Most of these experiments were conducted with locusts maintained for generations under crowded or solitary conditions, but Du et al. (2) also demonstrate that many of the same transcriptional, protein, ROS-scavenger, and behavioral patterns arose in gregarious and solitarious locusts switched and reared in solitary or crowded conditions, respectively, for 2 wk as young adults. Prior research has shown that the transformation into the gregarious form is species specific but depends on subsets of mechanosensory, visual, and/or olfactory input (1, 9). These inputs are known to alter catecholamine signaling in the Locusta brain, with dopamine promoting gregariousness and serotonin activating solitariousness in this species (10). During flight the brain controls the flight central pattern generator, located in the thoracic ganglia, with muscarinic signaling, which can be modulated by octopamine, dopamine, tyramine, and histamine (11) (Fig. 1). Du et al.’s (2) data suggest that in gregarious forms flight is initiated and activated less strongly, perhaps with less stress-associated signaling, leading to reduced flight speeds. Acetylcholine signaling through nicotinic receptors has been postulated to be necessary for very-high-frequency flight in locusts, so plausibly such signaling is reduced in gregarious forms (11). Another important remaining question is how the transcriptional changes in flight muscles occur. Plausibly these could be controlled by circulating neurohormones such as the monoamines, neural activity patterns, or levels of juvenile hormone, which sometimes differ among locust phases (1).

Fig. 1.

Flight velocity depends on modulation of the central pattern generator for flight by the brain. Du et al. have demonstrated that gregarious locusts fly with a reduced velocity and flight muscles with lower capacities for catabolic catabolism, yielding reduced ROS disruption and better endurance (2).

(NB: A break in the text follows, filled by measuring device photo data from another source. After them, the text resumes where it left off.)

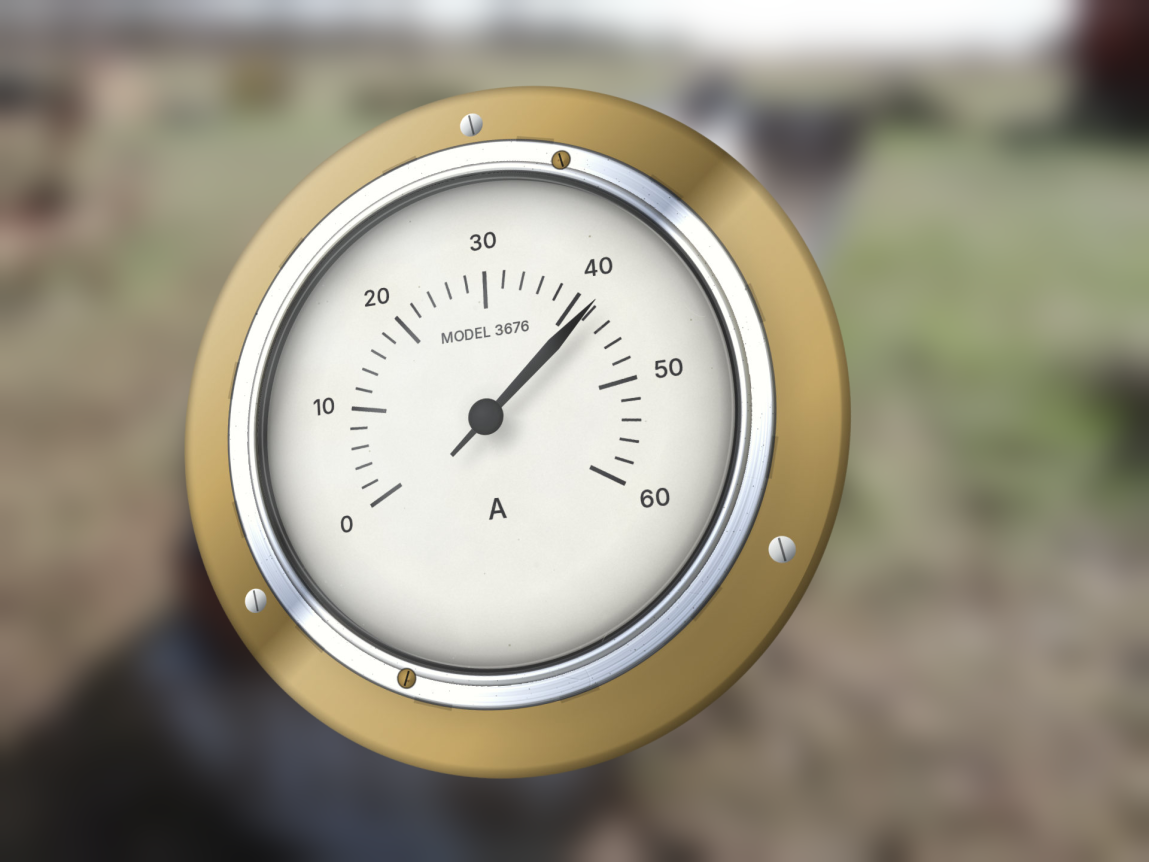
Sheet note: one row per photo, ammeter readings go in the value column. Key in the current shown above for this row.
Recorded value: 42 A
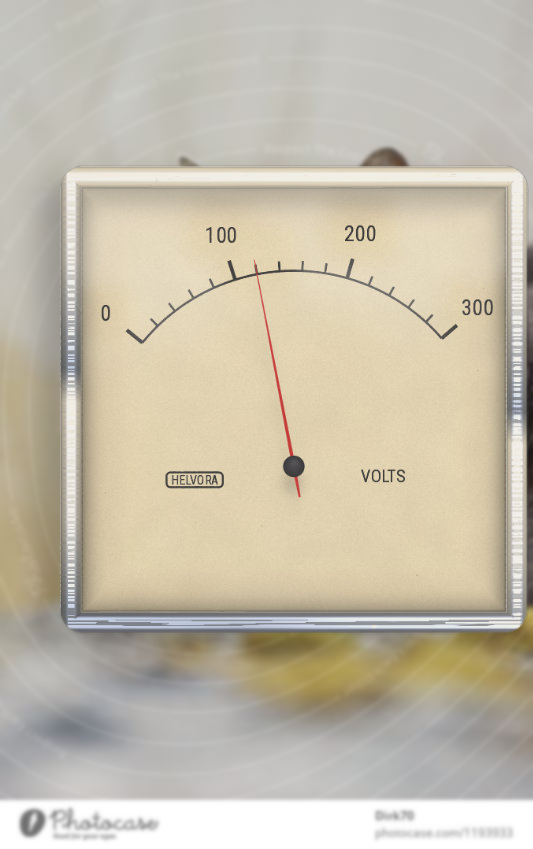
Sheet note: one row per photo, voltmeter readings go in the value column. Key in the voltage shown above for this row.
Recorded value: 120 V
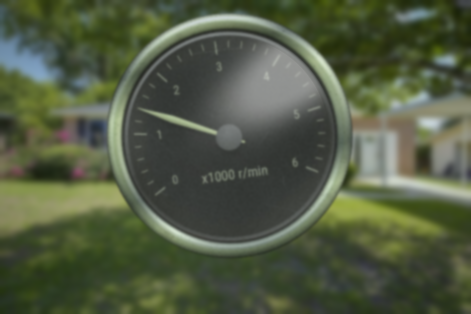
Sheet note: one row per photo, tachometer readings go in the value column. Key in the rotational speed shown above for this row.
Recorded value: 1400 rpm
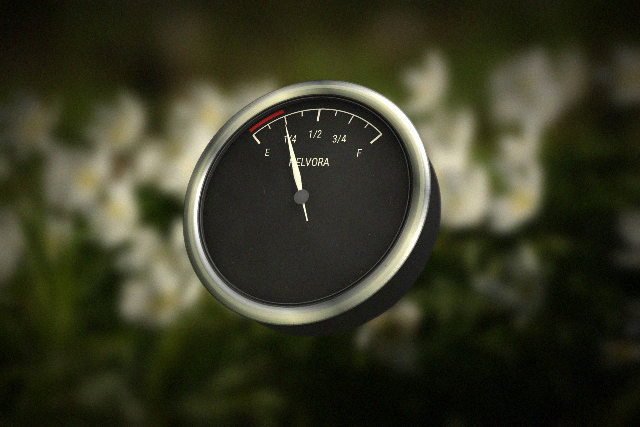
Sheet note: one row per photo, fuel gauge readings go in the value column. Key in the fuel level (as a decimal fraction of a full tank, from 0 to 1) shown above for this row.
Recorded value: 0.25
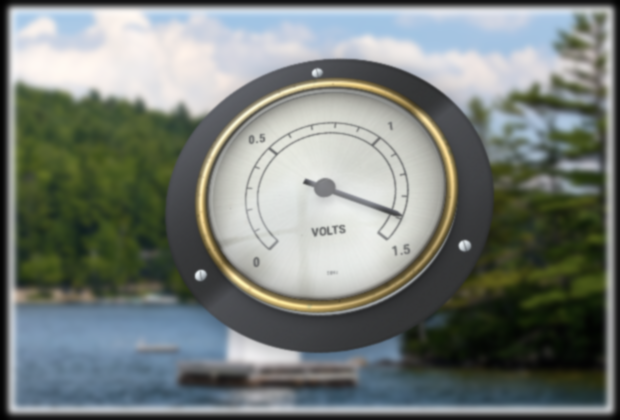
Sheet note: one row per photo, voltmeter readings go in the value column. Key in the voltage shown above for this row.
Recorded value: 1.4 V
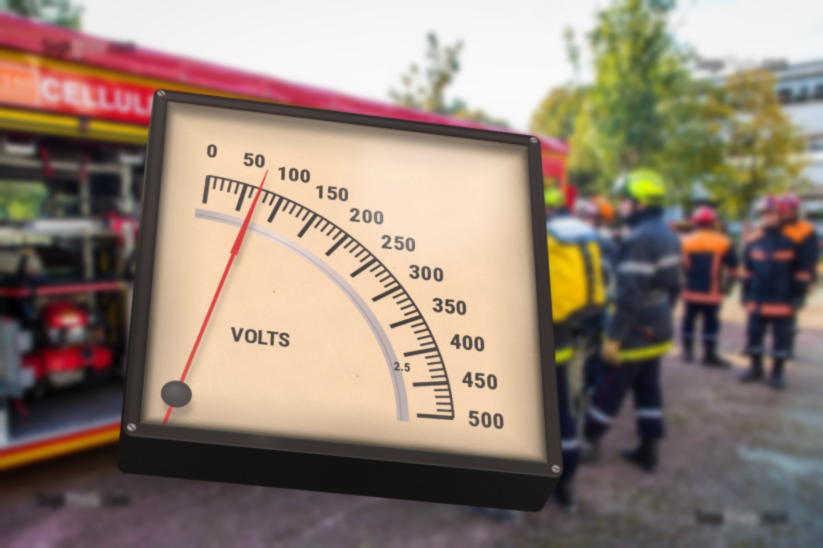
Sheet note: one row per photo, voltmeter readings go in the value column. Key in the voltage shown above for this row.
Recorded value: 70 V
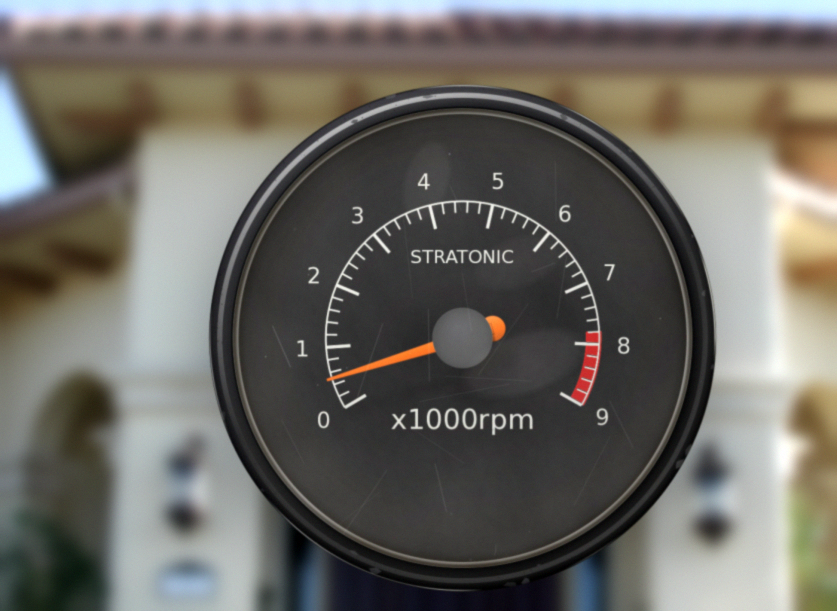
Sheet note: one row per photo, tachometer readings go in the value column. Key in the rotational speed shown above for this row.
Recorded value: 500 rpm
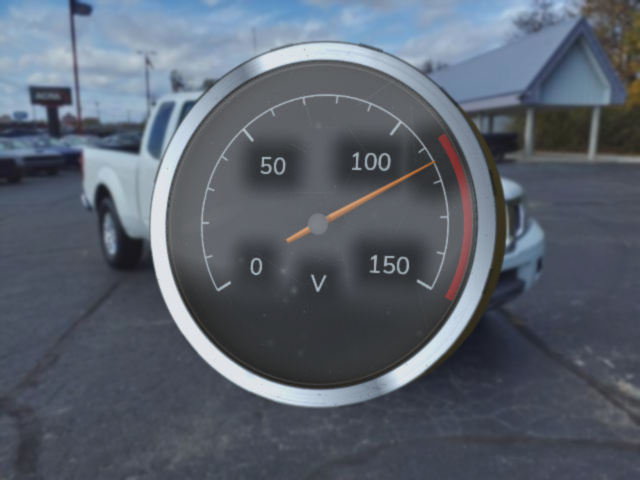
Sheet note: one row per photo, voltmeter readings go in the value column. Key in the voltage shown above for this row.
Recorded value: 115 V
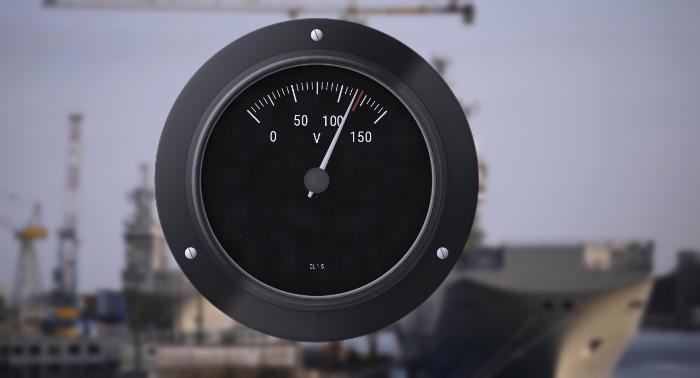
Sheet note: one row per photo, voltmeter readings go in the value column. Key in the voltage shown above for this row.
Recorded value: 115 V
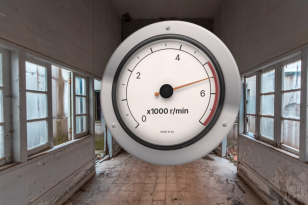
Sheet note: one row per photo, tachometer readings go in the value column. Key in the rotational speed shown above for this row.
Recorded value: 5500 rpm
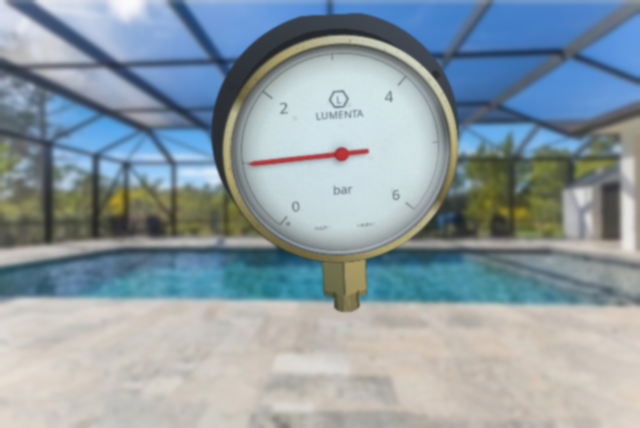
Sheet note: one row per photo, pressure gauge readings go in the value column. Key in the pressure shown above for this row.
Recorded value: 1 bar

Du et al. demonstrate that solitarious, but not gregarious, locusts show evidence of redox disruption during flight, a pattern increasingly linked with muscle fatigue.

Perhaps the most interesting question raised by the Du et al. (2) study is why down-regulation of oxidative catabolism reduces ROS damage and improves endurance. The reduced ROS damage may improve lifespan as well as endurance, as flight activity increases ROS damage and decreases lifespan in Drosophila (12, 13). Decreased ROS production could arise simply from lower flight intensities and metabolic rates, with the lower oxidative enzyme activities programmed in the flight muscles to match the reduced requirements for adenosine triphosphate generation. Alternatively, the reduced oxidative pathway activities might help ensure matching of oxygen supply to demand during flight. The observed ROS damage in solitarious fliers might arise from functional hypoxia occurring in the flight muscles due to oxygen demand outstripping supply, followed by ischemia-reperfusion injury (14). In the Glanville fritillary butterfly, prolonged, intense flight activity causes ROS damage, but such damage is reduced in butterflies with greater tracheation (15, 16). Oxidative damage also occurs in the flight muscle of migrating birds (17, 18) and in the leg muscles of undertrained human runners (19). Strategies to prevent ROS damage during locomotion may be key to successful endurance across the animal kingdom.